Wednesday, 29 October 2008

South African National Convention


The shape of every historical present is structured by anticipation of a possible better future. That is the answer I give to those who question my support for Mosiuoa Lekota’s call for a NC (National Convention), where he promise will be the discussion of the political state of our country before we go to next year’s national elections. Lekota’s call is the best means available now for our country to move forward against exhausted politics of the left and liberal paternalism. I don’t suppose it to be an anodyne panacea but it sure bits seating around waiting for Julius Malema to take us down vulgar ‘revolutionary’ path.

We need to promote conditions of freedom and democracy in our country that are not determined by factional power of the day, but based on strong ground of constitutional values. And we need to move away from the endless schisms within the ANC between empty barrels and petrified vanity. Nothing shows their impotence as the criticism against the former Premier of Gauteng, Mbazima Shilowa. Resigning as Premier, Shilowa, summed his reasons as follows; “I am resigning due to my convictions that while the ANC has the right to recall any of its deployed cadres, the decision needs to be based on solid facts, be fair and just . . . I also did not feel that I will be able to, with conviction, publicly explain or defend the NEC’s decision on comrade Thabo Mbeki. You stand by your own if you think they've been wrongly dealt with. I'm doing no more than that . . ." Fair enough. It is his individual prerogative.

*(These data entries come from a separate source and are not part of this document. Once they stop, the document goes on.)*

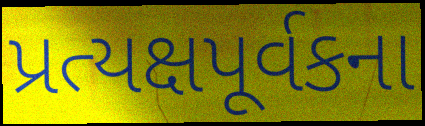
પ્રત્યક્ષપૂર્વકના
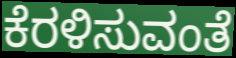
ಕೆರಳಿಸುವಂತೆ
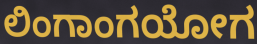
ಲಿಂಗಾಂಗಯೋಗ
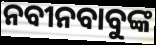
ନବୀନବାବୁଙ୍କ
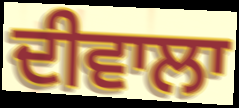
ਦੀਵਾਲਾ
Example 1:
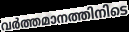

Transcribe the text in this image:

വർത്തമാനത്തിനിടെ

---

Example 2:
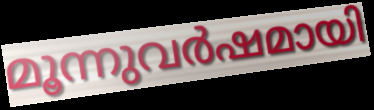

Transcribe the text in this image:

മൂന്നുവർഷമായി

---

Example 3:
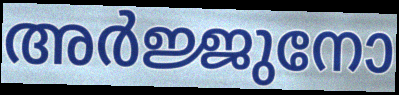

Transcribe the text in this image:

അർജ്ജുനോ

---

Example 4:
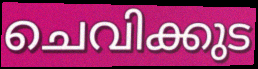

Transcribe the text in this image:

ചെവിക്കുട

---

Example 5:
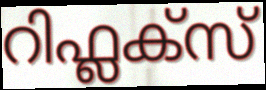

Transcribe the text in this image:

റിഫ്ലക്സ്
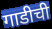
गाडीची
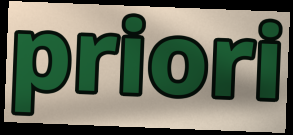
priori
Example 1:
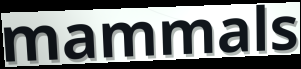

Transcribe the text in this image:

mammals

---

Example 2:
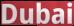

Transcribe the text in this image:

Dubai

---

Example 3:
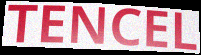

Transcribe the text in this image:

TENCEL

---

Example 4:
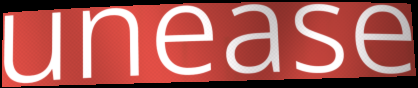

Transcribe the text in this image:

unease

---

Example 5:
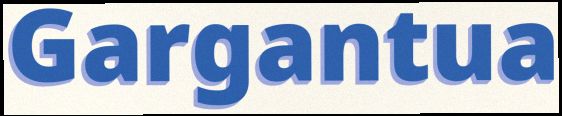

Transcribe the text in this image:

Gargantua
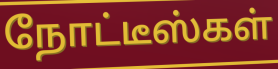
நோட்டீஸ்கள்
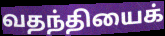
வதந்தியைக்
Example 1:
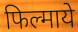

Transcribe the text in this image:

फिल्माये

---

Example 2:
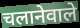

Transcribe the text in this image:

चलानेवाले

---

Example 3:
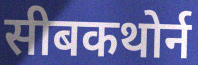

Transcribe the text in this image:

सीबकथोर्न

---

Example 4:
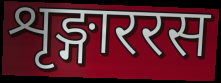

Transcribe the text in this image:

शृङ्गाररस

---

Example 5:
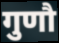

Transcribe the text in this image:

गुणौ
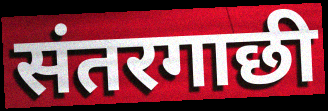
संतरगाछी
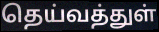
தெய்வத்துள்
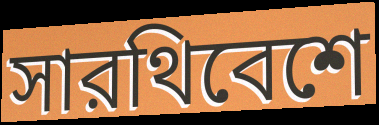
সারথিবেশে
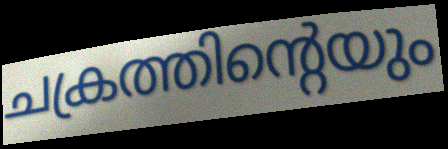
ചക്രത്തിന്റെയും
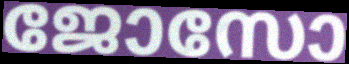
ജോസോ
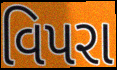
વિપરા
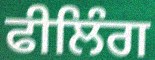
ਫੀਲਿੰਗ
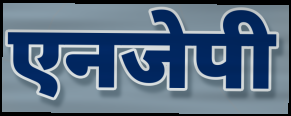
एनजेपी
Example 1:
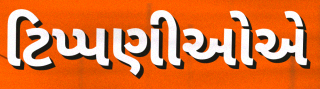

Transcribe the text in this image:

ટિપ્પણીઓએ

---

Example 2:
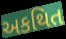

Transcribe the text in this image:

અકથિત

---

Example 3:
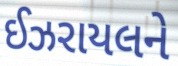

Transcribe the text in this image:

ઈઝરાયલને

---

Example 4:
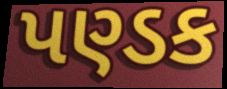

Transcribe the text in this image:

પણ્ડક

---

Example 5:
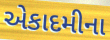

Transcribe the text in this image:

એકાદમીના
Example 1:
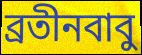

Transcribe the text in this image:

ব্রতীনবাবু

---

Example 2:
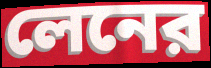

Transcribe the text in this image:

লেনের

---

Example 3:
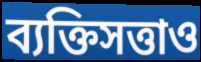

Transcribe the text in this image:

ব্যক্তিসত্তাও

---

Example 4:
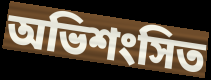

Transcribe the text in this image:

অভিশংসিত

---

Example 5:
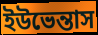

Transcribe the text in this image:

ইউভেন্তাস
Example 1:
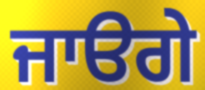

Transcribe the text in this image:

ਜਾੳਗੇ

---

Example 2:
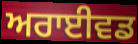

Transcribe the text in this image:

ਅਰਾਈਵਡ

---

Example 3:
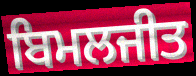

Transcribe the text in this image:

ਬਿਮਲਜੀਤ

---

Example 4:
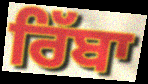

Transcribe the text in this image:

ਰਿੱਬਾ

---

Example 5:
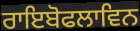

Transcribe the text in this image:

ਰਾਇਬੋਫਲਾਵਿਨ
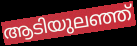
ആടിയുലഞ്ഞ്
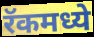
रॅकमध्ये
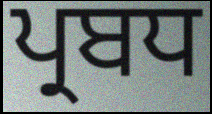
ਪ੍ਰਬਧ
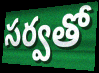
సర్వతో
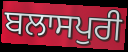
ਬਲਾਸਪੁਰੀ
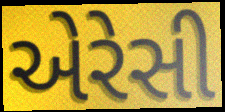
એરેસી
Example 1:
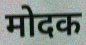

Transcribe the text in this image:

मोदक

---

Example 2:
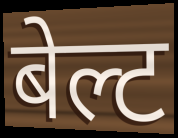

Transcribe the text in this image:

बेल्ट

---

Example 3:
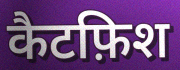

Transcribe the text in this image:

कैटफ़िश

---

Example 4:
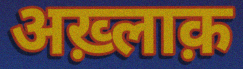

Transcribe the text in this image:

अख़्लाक़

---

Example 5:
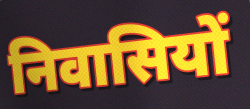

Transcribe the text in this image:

निवासियों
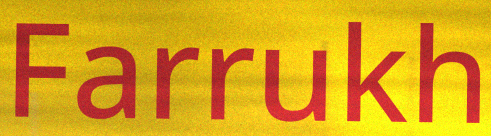
Farrukh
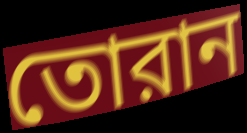
তোরান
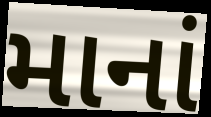
માનાં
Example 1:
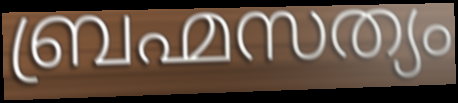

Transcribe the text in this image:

ബ്രഹ്മസത്യം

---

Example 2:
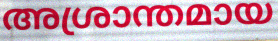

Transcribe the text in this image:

അശ്രാന്തമായ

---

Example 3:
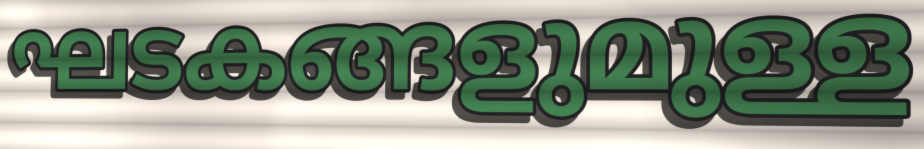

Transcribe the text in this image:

ഘടകങ്ങളുമുള്ള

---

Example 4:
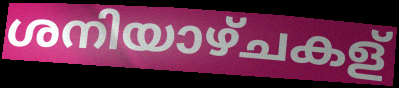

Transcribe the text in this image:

ശനിയാഴ്ചകള്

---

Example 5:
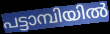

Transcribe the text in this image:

പട്ടാമ്പിയിൽ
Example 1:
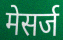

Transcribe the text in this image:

मेसर्ज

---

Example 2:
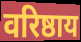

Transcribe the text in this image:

वरिष्ठाय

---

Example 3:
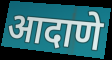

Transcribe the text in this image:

आदाणे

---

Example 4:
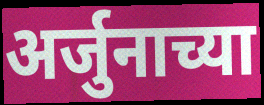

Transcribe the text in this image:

अर्जुनाच्या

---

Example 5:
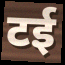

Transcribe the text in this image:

टई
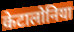
केटालोनिया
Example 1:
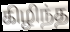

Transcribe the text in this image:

கிழிந்த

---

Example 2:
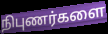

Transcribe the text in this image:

நிபுணர்களை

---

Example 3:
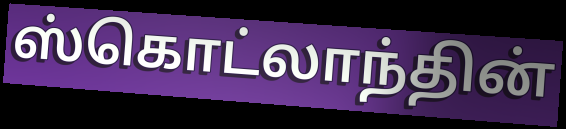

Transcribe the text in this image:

ஸ்கொட்லாந்தின்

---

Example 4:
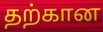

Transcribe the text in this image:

தற்கான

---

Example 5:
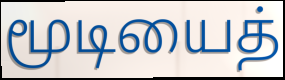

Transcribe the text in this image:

மூடியைத்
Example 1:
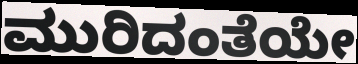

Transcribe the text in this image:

ಮುರಿದಂತೆಯೇ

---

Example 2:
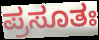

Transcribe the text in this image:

ಪ್ರಸೂತಃ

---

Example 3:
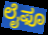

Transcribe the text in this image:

ಲೈಫೂ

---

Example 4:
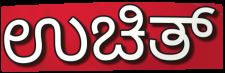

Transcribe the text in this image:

ಉಚಿತ್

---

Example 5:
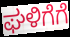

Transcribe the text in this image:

ಘಳಿಗೆಗೆ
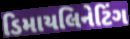
ડિમાયલિનેટિંગ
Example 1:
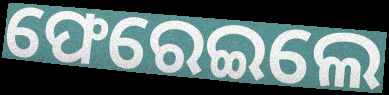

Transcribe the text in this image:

ଫେରେଇଲେ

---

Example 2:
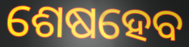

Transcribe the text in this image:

ଶେଷହେବ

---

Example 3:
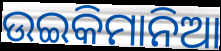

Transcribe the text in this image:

ଉଇକିମାନିଆ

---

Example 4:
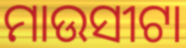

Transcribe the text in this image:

ମାଉସୀଟା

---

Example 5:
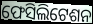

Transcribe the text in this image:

ଫେସିଲିଟେଶନ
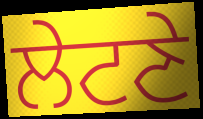
ਲੇਟਣੇ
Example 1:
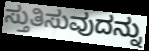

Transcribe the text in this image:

ಸ್ತುತಿಸುವುದನ್ನು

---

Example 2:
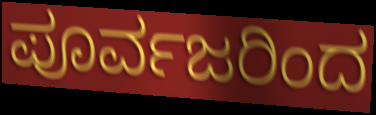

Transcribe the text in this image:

ಪೂರ್ವಜರಿಂದ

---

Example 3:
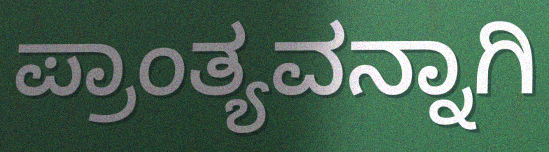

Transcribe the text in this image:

ಪ್ರಾಂತ್ಯವನ್ನಾಗಿ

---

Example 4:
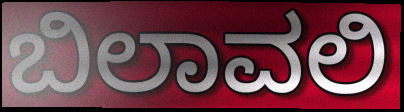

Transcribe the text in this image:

ಬಿಲಾವಲಿ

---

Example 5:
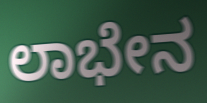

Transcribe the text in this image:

ಲಾಭೇನ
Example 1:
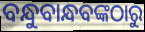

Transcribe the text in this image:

ବନ୍ଧୁବାନ୍ଧବଙ୍କଠାରୁ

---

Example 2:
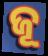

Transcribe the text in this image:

ଜୂ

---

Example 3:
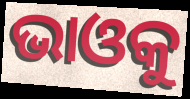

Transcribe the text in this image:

ଭାଓକୁ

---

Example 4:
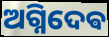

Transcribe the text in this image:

ଅଗ୍ନିଦେଵ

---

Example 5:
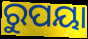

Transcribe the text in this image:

ରୁପୟା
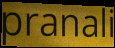
pranali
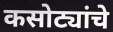
कसोट्यांचे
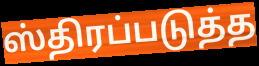
ஸ்திரப்படுத்த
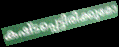
കഷ്ടപ്പെട്ടിരിക്കുമോ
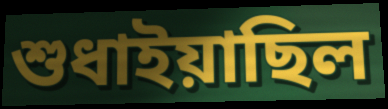
শুধাইয়াছিল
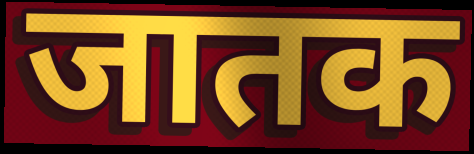
जातक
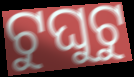
ଟୁଘୁଟୁ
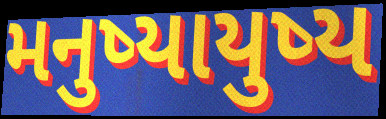
મનુષ્યાયુષ્ય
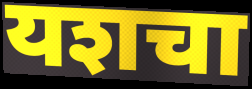
यशचा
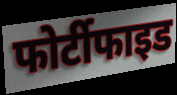
फोर्टीफाइड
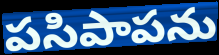
పసిపాపను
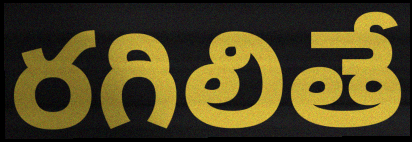
రగిలితే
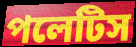
পলেটিস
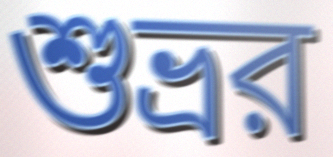
শুভ্রর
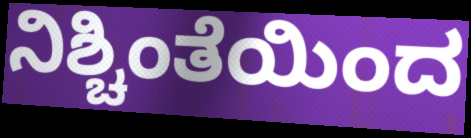
ನಿಶ್ಚಿಂತೆಯಿಂದ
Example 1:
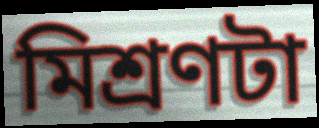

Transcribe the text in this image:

মিশ্রণটা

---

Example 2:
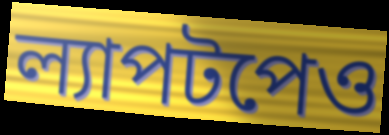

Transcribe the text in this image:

ল্যাপটপেও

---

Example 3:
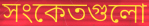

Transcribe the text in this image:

সংকেতগুলো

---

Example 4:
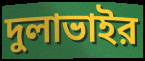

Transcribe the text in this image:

দুলাভাইর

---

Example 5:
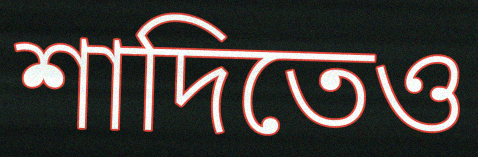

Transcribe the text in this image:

What puzzled me was the reaction of the YCL Gauteng secretary Alex Mashilo who felt Shilowa’s condemnation of Mbeki’s recall and resignation is a gross misconduct against the ANC. Why? Except that the ANC has become dupe to its own self-generated propaganda. It no longer recognises the discrepancies between official and practical consciousness as explained so aptly by Antonio Gramsci. Shilowa here is a typical individual who feels the party imperatives are unable to be transmuted into forms of routine social behaviour he has grown into; so, instead of living a life of contradiction, gives in to one pull. Such a move is unthinkable to an individual, like Mashilo, who leaves by exhortatory forms of official consciousness. Factual content and moral imperatives means nothing to him so long as he fulfils action-guiding power of formal ideology. And there lies the dividing rub that, presently, is turning comrade against comrade within the TA (Tripartite Alliance).

Terry Eagleton in his seminal book, Ideology, wrote; “It is astonishing how subtle, resourceful and quick-witted mean and women can be in proving themselves to be uncivilised and thickheaded. In one sense, of course, this ‘performative contradiction’ is cause for political despondency; but in the appropriate circumstances it is a contradiction on which a ruling order may come to grief.” Listen to the ever chaotic, ever contradictory opinions of different individuals within the TA and you’ll understand. Things have changed in the South political sphere. Or, rather, judging by their mounting anger and rising porcupine quills, are realising which direction the wind is blowing.

No amount of political mystification or wishful thinking will ever again afford the TA opportunity to lure the polity into giving it political power that serves power-interests and effects of false-consciousness. They may howl all they want about the ‘national revolution’, and label dissenters as counter-revolutionary. The revolutionary ranting has become outmoded to the language of the realities of our times. Conditions have shifted. For one, we’ve all become haute bourgeoisie, including the so called revolutionaries. Whoever is not is doing their damn best to be, or living with pretentious internal contradictions. The desire for consumer commodities permeates every aspect of our lives. Anyone who wants to arrest this flow will have to do so by framing their language around social interests of the society.

It really does not matter how men, like Shilowa, manage to escape the ideological conditioning of their former parties, into progressive consciousness of our times. What’s important is we all move to the next step of our liberation. Political emancipation to be final must also involve the liberation of self also from self. Slavery comes in different forms and is, more than anything, an internal mental disposition. We should not allow ourselves to be blinded by nostalgia of outmoded politics. Times are a changing! Bob Dylan would say. Nothing must obscure the complex diffuse of our naturalising social reality towards our human dignity, not even the glories of the past that are fast fading into empty sloganeering. Let’s go to the National Convention and discuss progressive ways to take our politics to the new generation!